A: Non sono la tua cazzo di bambina!

Esplosione. Anna rifiuta categoricamente il ruolo in cui Michael cerca di collocarla. Non vuole essere salvata, protetta, corretta. Questa è una delle frasi più potenti del film: rompe ogni dinamica patriarcale o edipica tra i due.

M: E allora non comportarti come se lo fossi!

Michael risponde d’impulso, ma conferma proprio ciò che Anna gli sta rinfacciando: vede in lei una versione giovane e fragile di se stesso, o addirittura una sostituta simbolica di ciò che ha perso (forse il figlio).

A: Che bravo. Quando qualcosa va troppo male, lui ricorre a un confortante cliché.

Anna lo smaschera. Gli dà del narratore fallito, emotivamente prevedibile. Lei sa esattamente come funziona il suo meccanismo: Michael vive nella testa, nel linguaggio, nei cliché. E ora non le bastano più.

A: Sai perché lei sceglie uomini sposati, Michael?
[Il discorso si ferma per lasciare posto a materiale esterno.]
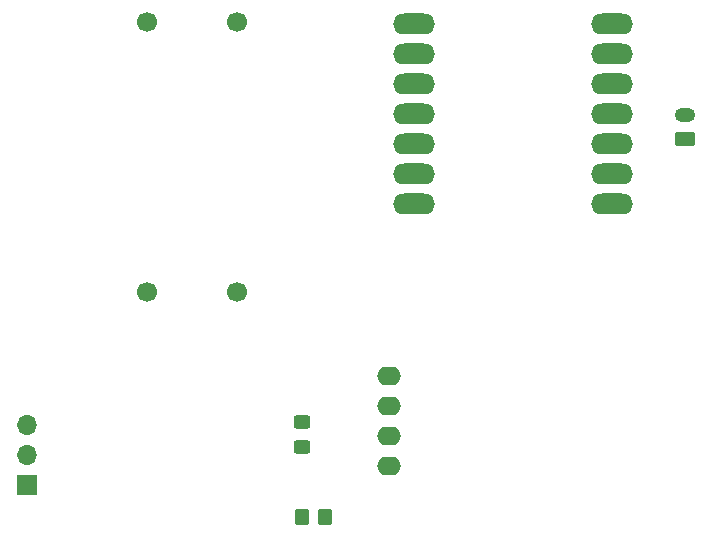
<source format=gbr>
%TF.GenerationSoftware,KiCad,Pcbnew,8.0.8*%
%TF.CreationDate,2025-02-12T17:19:00-08:00*%
%TF.ProjectId,Lab3v2,4c616233-7632-42e6-9b69-6361645f7063,V1*%
%TF.SameCoordinates,Original*%
%TF.FileFunction,Soldermask,Top*%
%TF.FilePolarity,Negative*%
%FSLAX46Y46*%
G04 Gerber Fmt 4.6, Leading zero omitted, Abs format (unit mm)*
G04 Created by KiCad (PCBNEW 8.0.8) date 2025-02-12 17:19:00*
%MOMM*%
%LPD*%
G01*
G04 APERTURE LIST*
G04 Aperture macros list*
%AMRoundRect*
0 Rectangle with rounded corners*
0 $1 Rounding radius*
0 $2 $3 $4 $5 $6 $7 $8 $9 X,Y pos of 4 corners*
0 Add a 4 corners polygon primitive as box body*
4,1,4,$2,$3,$4,$5,$6,$7,$8,$9,$2,$3,0*
0 Add four circle primitives for the rounded corners*
1,1,$1+$1,$2,$3*
1,1,$1+$1,$4,$5*
1,1,$1+$1,$6,$7*
1,1,$1+$1,$8,$9*
0 Add four rect primitives between the rounded corners*
20,1,$1+$1,$2,$3,$4,$5,0*
20,1,$1+$1,$4,$5,$6,$7,0*
20,1,$1+$1,$6,$7,$8,$9,0*
20,1,$1+$1,$8,$9,$2,$3,0*%
G04 Aperture macros list end*
%ADD10R,1.700000X1.700000*%
%ADD11O,1.700000X1.700000*%
%ADD12RoundRect,0.250000X0.450000X-0.325000X0.450000X0.325000X-0.450000X0.325000X-0.450000X-0.325000X0*%
%ADD13O,2.000000X1.600000*%
%ADD14C,1.700000*%
%ADD15RoundRect,0.250000X-0.350000X-0.450000X0.350000X-0.450000X0.350000X0.450000X-0.350000X0.450000X0*%
%ADD16O,3.556000X1.778000*%
%ADD17RoundRect,0.250000X0.625000X-0.350000X0.625000X0.350000X-0.625000X0.350000X-0.625000X-0.350000X0*%
%ADD18O,1.750000X1.200000*%
G04 APERTURE END LIST*
D10*
%TO.C,SW1*%
X109250000Y-115330000D03*
D11*
X109250000Y-112790000D03*
X109250000Y-110250000D03*
%TD*%
D12*
%TO.C,D4*%
X132500000Y-112050000D03*
X132500000Y-110000000D03*
%TD*%
D13*
%TO.C,Brd1*%
X139900000Y-113720000D03*
X139900000Y-111180000D03*
X139900000Y-108640000D03*
X139900000Y-106100000D03*
%TD*%
D14*
%TO.C,M1*%
X119380000Y-76140000D03*
X127000000Y-76140000D03*
X127000000Y-99000000D03*
X119380000Y-99000000D03*
%TD*%
D15*
%TO.C,R5*%
X132500000Y-118000000D03*
X134500000Y-118000000D03*
%TD*%
D16*
%TO.C,U3*%
X141998000Y-76300000D03*
X141998000Y-78840000D03*
X141998000Y-81380000D03*
X141998000Y-83920000D03*
X141998000Y-86460000D03*
X141998000Y-89000000D03*
X141998000Y-91540000D03*
X158762000Y-76300000D03*
X158762000Y-78840000D03*
X158762000Y-81380000D03*
X158762000Y-83920000D03*
X158762000Y-86460000D03*
X158762000Y-89000000D03*
X158762000Y-91540000D03*
%TD*%
D17*
%TO.C,BT1*%
X165000000Y-86000000D03*
D18*
X165000000Y-84000000D03*
%TD*%
M02*

</source>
Perché non deve curarsene.

Anna parla in terza persona – quasi come se recitasse se stessa – e si confessa. Ama uomini inaccessibili perché così non rischia. È un’ammissione che nasconde una voragine: il terrore di amare davvero.

A: Oh…guardate che faccia. Ha un tale bisogno d’amore. Finché non ce l’ha. Trova qualcuno che non ti conosca. Ciao.

Il finale è letale. Anna ribalta tutto: accusa Michael di desiderare amore solo finché è a distanza, proprio come lei. Sono lo specchio uno dell’altra, e lei lo sa. Per questo se ne va.